Moreover, the digital sterling would increase the efficiency of digital transactions for large firms, allowing them to use the left over resources for investment projects. This would boost investment and increase long term productivity, further stimulating GDP growth.
Unintended Consequences
While the benefits of CBDC are considerable, it is essential to remind ourselves that a digital pound could lead to potential issues or unintended consequences which the Bank of England would have to monitor closely.
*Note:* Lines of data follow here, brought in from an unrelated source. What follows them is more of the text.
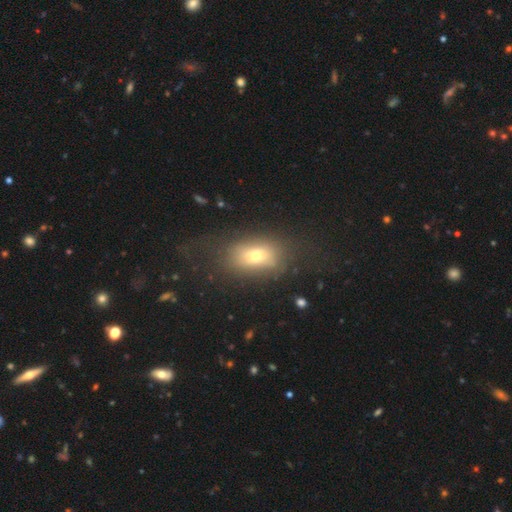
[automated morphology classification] Overall: smooth (66%). How rounded: in between (80%). Merging: none (65%).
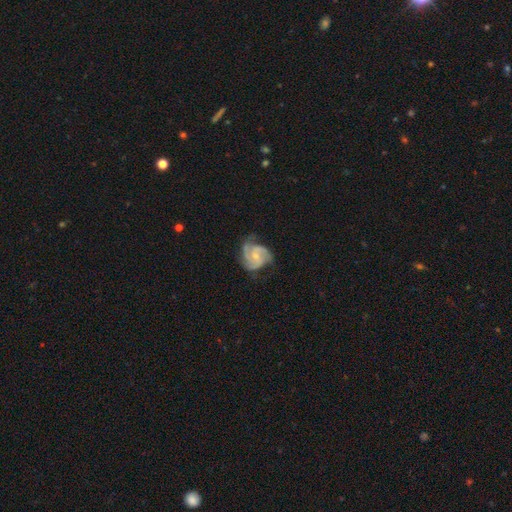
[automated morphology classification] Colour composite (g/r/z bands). It shows a featured or disk galaxy (85%) with no bar (60%), 3 (57%) medium (50%) spiral arms (97%) and a small central bulge (61%). Merging: none (63%).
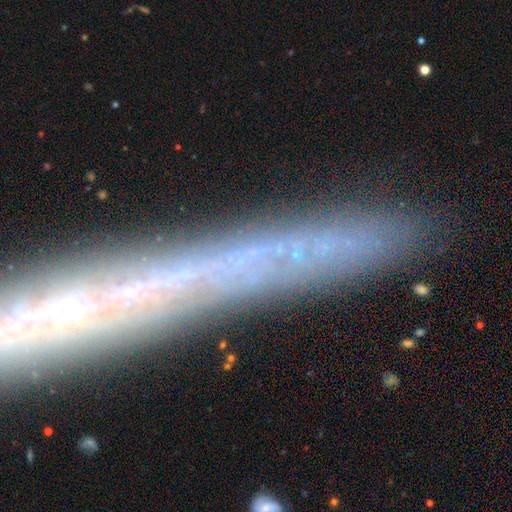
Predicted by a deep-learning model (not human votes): Smooth or featured? Predicted: featured or disk (p=0.41). Merging? Predicted: none (p=0.81).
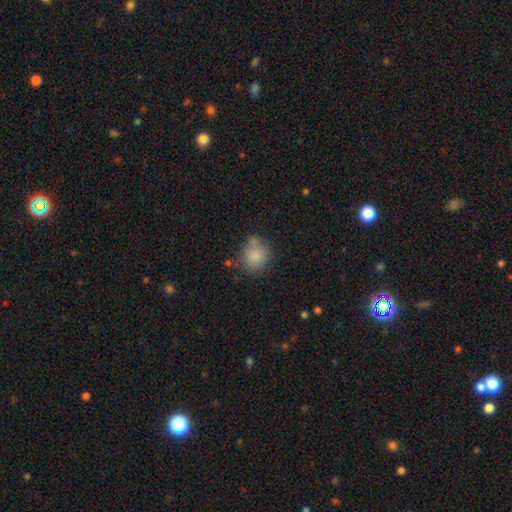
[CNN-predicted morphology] The model was most divided on "merging": none: 59%, minor disturbance: 23%, merger: 11%, major disturbance: 7%. More confident: smooth or featured — smooth (83%); how rounded — round (75%).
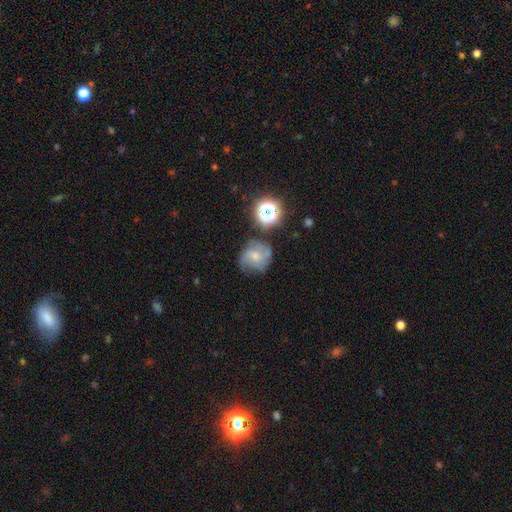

The ease of transactions caused by CBDC may be used as a tool by money launderers. There is a chance that the transactions may take place on private systems (similar to bitcoin or other crypto currencies) in order to purchase crypto assets and then pass on the assets to other jurisdictions, in order to fund legally grey cross border activities. There could be a possibility that the ease of transactions will aid these schemes.
However, the negative impacts of the CBDC are not necessarily extreme.
Traditional central bank currency is already used as a tool within money laundering schemes. Despite the ease of digital transactions due to CBDCs, this does not always mean that it will be a useful asset to money launderers. The use of blockchain technology within CBDC networks means that there would be an unalterable record of transactions. This, in combination with the knowledge on trends within illegal financial transactions and networks provided by data analytics, could allow for successful monitoring of suspected illegal activity involving the digital sterling. Therefore, it can be argued that the implementation of the digital pound is unlikely to result in an increase of transactions via the black market.
Another concern is how CBDCs might impact commercial banking and monetary policy. In times of financial instability , banks could experience significant outflows as consumers transfer their bank deposits to digital pounds as a result of an increased demand for non-risk assets. This may lead to banks increasing wholesale funding (banking services that are provided to other banks, financial institutions, large corporations, etc.) as opposed to retail service (banking services targeted towards small businesses and individuals), in order to make up for the loss of individual consumers. Wholesale funding is more expensive, so banks may pass the cost onto consumers in the form of raised prices for services, which may increase bank disintermediation, as some borrowers may switch to non-bank lenders. Private (non-bank) intermediaries are generally less responsive to changes in monetary policy compared to high street banks, which may potentially reduce the effectiveness of monetary policy transmissions and implementations.
However, bank disintermediation is unlikely to take place in large quantities, so there would not be a significant impact on the cost of banking services, and therefore the transmission of monetary policy. In fact, the use of a CBDC may actually strengthen monetary policy implementations, due to the reduction in the use of private digital money.
Conclusion
Central Bank Digital Currency has the potential to reshape economic productivity and growth. By addressing the current limitations on GDP expansion and fostering consumer confidence, CBDCs - if implemented correctly and with caution - could be instrumental in preserving the state’s role in issuing central bank currency in this new digital age. It is difficult to pinpoint the details of how CBDCs, like the digital pound, will affect our economy, but they promise to be both profound and fascinating nonetheless.